* WORK TASK *
Would you show every line from the records that holds "該当する物件は存在しません"?

Extracted page text data
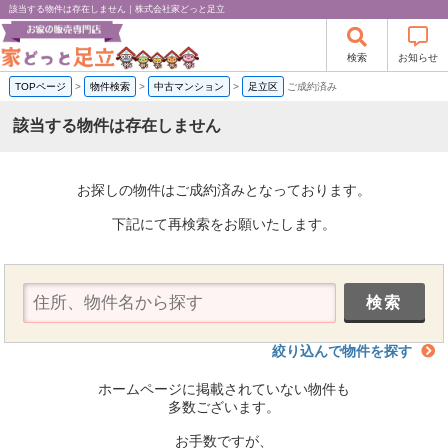
該当する物件は存在しません｜株式会社家どっと足立
検索
お知らせ
TOPページ
>
物件検索
>
中古マンション
>
足立区
ご成約済み
該当する物件は存在しません
お探しの物件はご成約済みとなっております。
下記にて再検索をお願いたします。
絞り込んで物件を探す
ホームページに掲載されていない物件も
多数ございます。
お手数ですが、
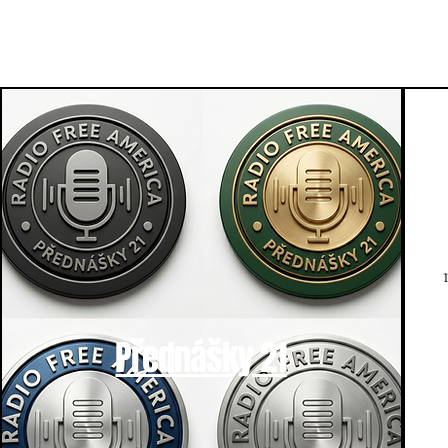
Přednášky 21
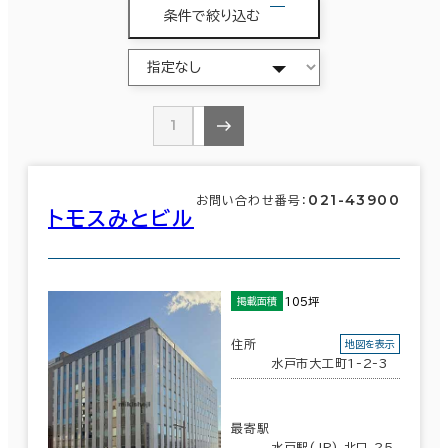
条件で絞り込む
1
2
021-43900
お問い合わせ番号：
トモスみとビル
105坪
掲載面積
住所
地図を表示
水戸市大工町1-2-3
最寄駅
水戸駅(JR) 北口 25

* EXERCISE RESULT *
該当する物件は存在しません｜株式会社家どっと足立
該当する物件は存在しません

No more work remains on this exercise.